A very interesting article in today's Guardian, reveals that Rolls Royce are developing plans for a fleet of giant cargo ships, up to almost a quarter of a mile long and wider than a motorway, able to cross the world's oceans without a captain or crew on board. The remote-controlled vessels, which could set sail within the decade, are the latest development in the growing trend for unmanned vehicles, with drone aircraft already flying and Google planning to introduce driverless cars.
Read the article in full at this link; http://www.theguardian.com/business/2014/may/30/rolls-royce-remote-controlled-cargo-ships
All very well, and very persuasive, but the article does not address such issues as how will these ships enter and leave port if there is no crew, no means of getting a pilot on or off, and apparently, no access to any controls on board, the whole shebang is controlled from a remote location maybe on the other side of the planet.


----------



## chadburn (Jun 2, 2008)

Pat Kennedy said:


> A very interesting article in today's Guardian, reveals that Rolls Royce are developing plans for a fleet of giant cargo ships, up to almost a quarter of a mile long and wider than a motorway, able to cross the world's oceans without a captain or crew on board. The remote-controlled vessels, which could set sail within the decade, are the latest development in the growing trend for unmanned vehicles, with drone aircraft already flying and Google planning to introduce driverless cars. Read the article in full at this link; http://www.theguardian.com/business/2014/may/30/rolls-royce-remote-controlled-cargo-ships All very well, and very persuasive, but the article does not address such issues as how will these ships enter and leave port if there is no crew, no means of getting a pilot on eror off, and apparently, no access to any controls on board, the whole shebang is controlled from a remote location maybe on the other side of the rplanet.

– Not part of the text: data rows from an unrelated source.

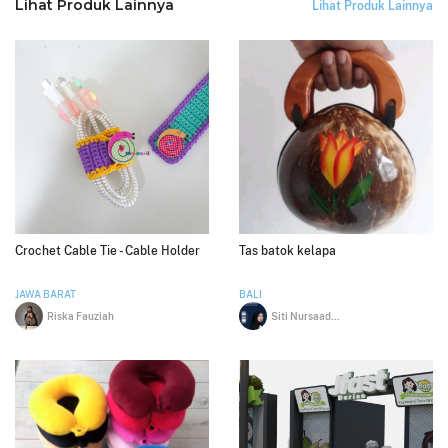
Lihat Produk Lainnya
Lihat Produk Lainnya
Crochet Cable Tie - Cable Holder
Tas batok kelapa
JAWA BARAT
BALI
Riska Fauziah
Siti Nursaadah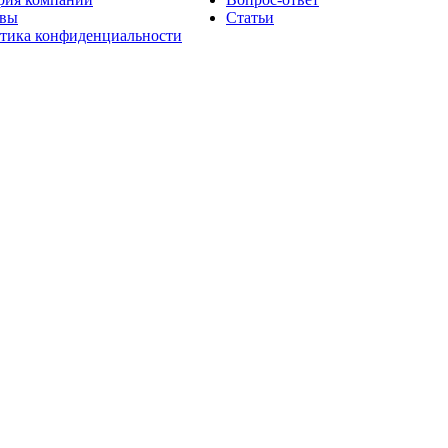
вы
Статьи
тика конфиденциальности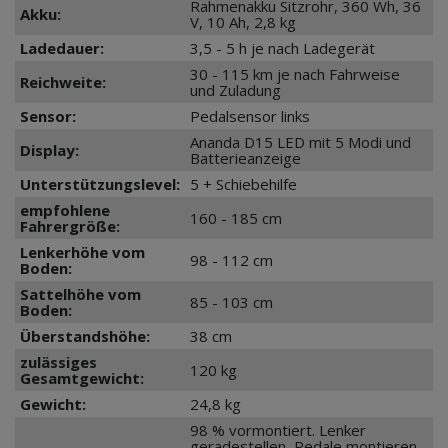
Rahmenakku Sitzrohr, 360 Wh, 36
Akku:
V, 10 Ah, 2,8 kg
Ladedauer:
3,5 - 5 h je nach Ladegerät
30 - 115 km je nach Fahrweise
Reichweite:
und Zuladung
Sensor:
Pedalsensor links
Ananda D15 LED mit 5 Modi und
Display:
Batterieanzeige
Unterstützungslevel:
5 + Schiebehilfe
empfohlene
160 - 185 cm
Fahrergröße:
Lenkerhöhe vom
98 - 112 cm
Boden:
Sattelhöhe vom
85 - 103 cm
Boden:
Überstandshöhe:
38 cm
zulässiges
120 kg
Gesamtgewicht:
Gewicht:
24,8 kg
98 % vormontiert. Lenker
geradestellen, Pedale montieren,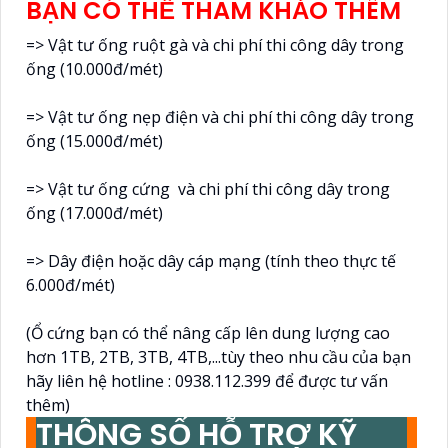
BẠN CÓ THỂ THAM KHẢO THÊM
=> Vật tư ống ruột gà và chi phí thi công dây trong
ống (10.000đ/mét)
=> Vật tư ống nẹp điện và chi phí thi công dây trong
ống (15.000đ/mét)
=> Vật tư ống cứng và chi phí thi công dây trong
ống (17.000đ/mét)
=> Dây điện hoặc dây cáp mạng (tính theo thực tế
6.000đ/mét)
(Ổ cứng bạn có thể nâng cấp lên dung lượng cao
hơn 1TB, 2TB, 3TB, 4TB,...tùy theo nhu cầu của bạn
hãy liên hệ hotline : 0938.112.399 để được tư vấn
thêm)
THÔNG SỐ HỖ TRỢ KỸ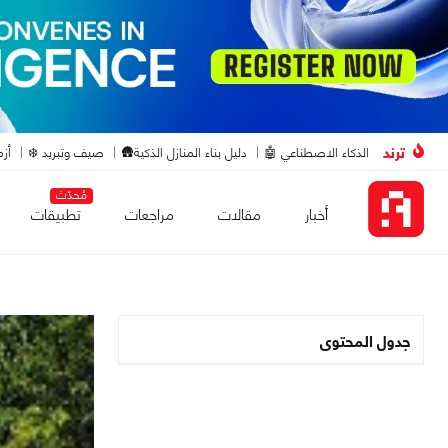
ترند
الذكاء الاصطناعي 🤖
دليل بناء المنازل الذكية🛖
صيف وتبريد ❄️
أزم
مُحدّث
أخبار
مقالات
مراجعات
تطبيقات
جدول المحتوى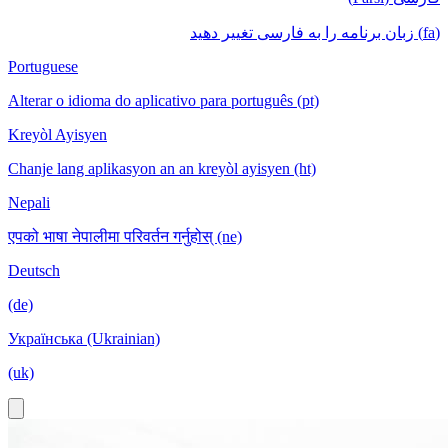
(fa) زبان برنامه را به فارسی تغییر دهید
Portuguese
Alterar o idioma do aplicativo para português (pt)
Kreyòl Ayisyen
Chanje lang aplikasyon an an kreyòl ayisyen (ht)
Nepali
एपको भाषा नेपालीमा परिवर्तन गर्नुहोस् (ne)
Deutsch
(de)
Українська (Ukrainian)
(uk)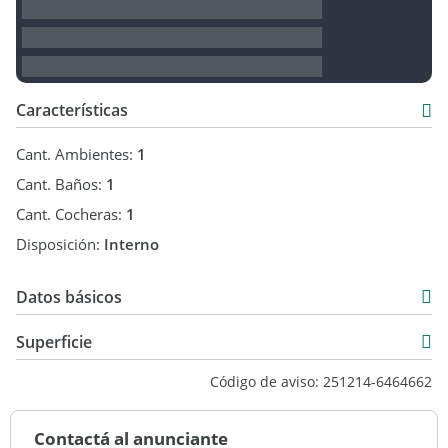
Características
Cant. Ambientes:
1
Cant. Baños:
1
Cant. Cocheras:
1
Disposición:
Interno
Datos básicos
Departamento
Superficie
Venta
55 m2
Código de aviso: 251214-6464662
USD 137.400
74 m2
Contactá al anunciante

My understanding is that there will be un-docking and docking Crews who will use a Helicopter to get off and on, it will be a surprise if they cannot be switched to local control. I don't think that there is any doubt it will happen as I would think Shipowners would very keen to progress it.


----------



## Alistair Macnab (May 13, 2008)

*Remote Controlled Unmanned Merchant Ships......*

This topic has already been raised in another SN site. Anyway, the question of how an unmanned ship can be handled during port arrival and departure posits the question of what a future pilot service will consist? Perhaps when the pilot boards he will be accompanied by a mooring gang and quartermaster.
It's an exciting thought and this may be the future of all certified mariners - doing their job always close to home with civilized hours of employment!


----------



## chadburn (Jun 2, 2008)

Unfortunately I doubt they will use certified Mariners barring for the Pilot and Quartermaster. Most probably be trained up Foyboat men on Contract who are familiar with the mooring of vessels.


----------



## RHP (Nov 1, 2007)

'Wider than a motorway.' Beam is limited by the extension and lifting capacity of the gantries, not the desire of a ship designer.

I find it odd that a radio controlled ship could ride a storm better than a crewed vessel, assess damage and options and respond to emergency situations be they pirates or assisting in mayday scenarios etc.. but who am I?


----------



## endure (Apr 16, 2007)

If there were no-one on board they'd have to be pulled out of service to do all the maintenance that's done every day at sea. Surely any cost savings would be wiped out by down time?


----------